Seçilen metin:

------------------------------------------------------------------------

Bin yıldır bu topraklarda yaşayan ve İslam'ın sancaktarlığını yapan irade Batılılar tarafından hasım olarak telakki edilmiştir.
Batı hasım olarak gördüğü iradeden kurtulmak için Şark Meselesi projesini hep gündemde tutmuştur.
Şark Meselesi, Müslüman halkın geldiği yere geri gönderilmesidir.
Gönderemediler!
Gönderemedikleri iradeyi kendilerine benzetmek suretiyle etkisiz hale getirme yöntemine başvurdular ve kısmen de başarılı oldular.
Kendi kültüründen utanan, kendi halkından kopuk, Batı hayranı kompleksli bir aydın(!) zümresi oluştu.
Ziya Paşa'nın Terkib-i Bendi'nde söylediği gibi,
İslam imiş devlete pâbendi(ayakbağı) terakki(yükselmek)
Evvel yoğ idi işbu rivayet yeni çıktı!
Devletin yükselmesine ayak bağı olan İslamiyet imiş, önceden yoktu, bu söylenti yeni çıktı.
Maalesef bu zümre koca imparatorluğun kısa sürede dağılmasına sebep olmuş, yeni rejim de bu zümrenin mantığıyla hareket etmiş, kendi kültürüne dayalı bir gelişme, yükselme, büyüme kalkınma yerine Batı kültürüne teslim olmayı kurtuluş çaresi olarak görmüş ve dayatmıştır.
Kendi halkını küçümseyen ve kendisini halkı adam edecek kadro olarak gören bu zihniyetin temsilcileri siyasette, kültür sanatta, akademide ve sivil toplum örgütlerinde yeterince yer bulmuş ve sesleri fazlaca çıkmaktadır.

------------------------------------------------------------------------

Görev yönergesi: Şark Meselesi ve Batı hayranı aydın zümresi üzerine olan yukarıdaki metnin devamını, son cümlesinden sonra gelecek şekilde yazın.

Veri kesiti:

------------------------------------------------------------------------

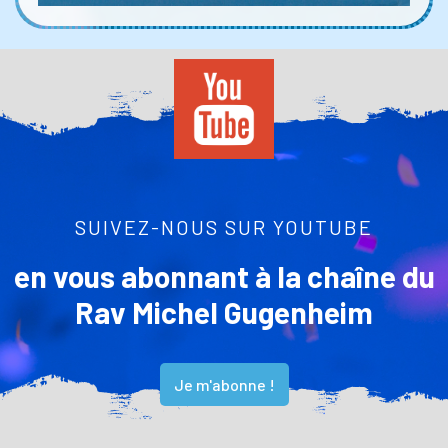
SUIVEZ-NOUS SUR YOUTUBE
en vous abonnant à la chaîne du
Rav Michel Gugenheim
Je m'abonne !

------------------------------------------------------------------------

Görev çıktısı:
Kuruluşlarının 100. yılını kutlayan CHP bu zihniyetin siyasi temsilcisidir. Zaten bir ideolojiyi millete dayatmak için kurulmuş olan bu parti ve aynı zihniyetin uzantıları milli iradenin hâkimiyetinden rahatsızdırlar.
Halkın seçtiği cumhurbaşkanını meşru görmezler!
Cumhurbaşkanının yönetimindeki devlet kurumlarını meşru görmezler! Her fırsatta ya baskın yaparak ya hakaret ederek itibar suikastı yapmak suretiyle sinelerindeki tahammülsüzlüğü faş ederler.
Tek parti dönemi, 60 ve 82 darbeleri, 28 Şubat post modern darbe, 27 Nisan muhtırası, 15 Temmuz darbe girişimi, Gezi kalkışması, cumhuriyet mitingleri, parti kapatma hamleleri ve daha niceleri, bunların hepsi halkına tepeden bakan zihniyetin milli iradeye karşı takındığı acık ve net tavırlardır!
En acı vereni ise Cumhuriyet döneminin en nazik ve en kibar ilk başbakanına reva görülen insanlık dışı muamele ve idam edilmesidir.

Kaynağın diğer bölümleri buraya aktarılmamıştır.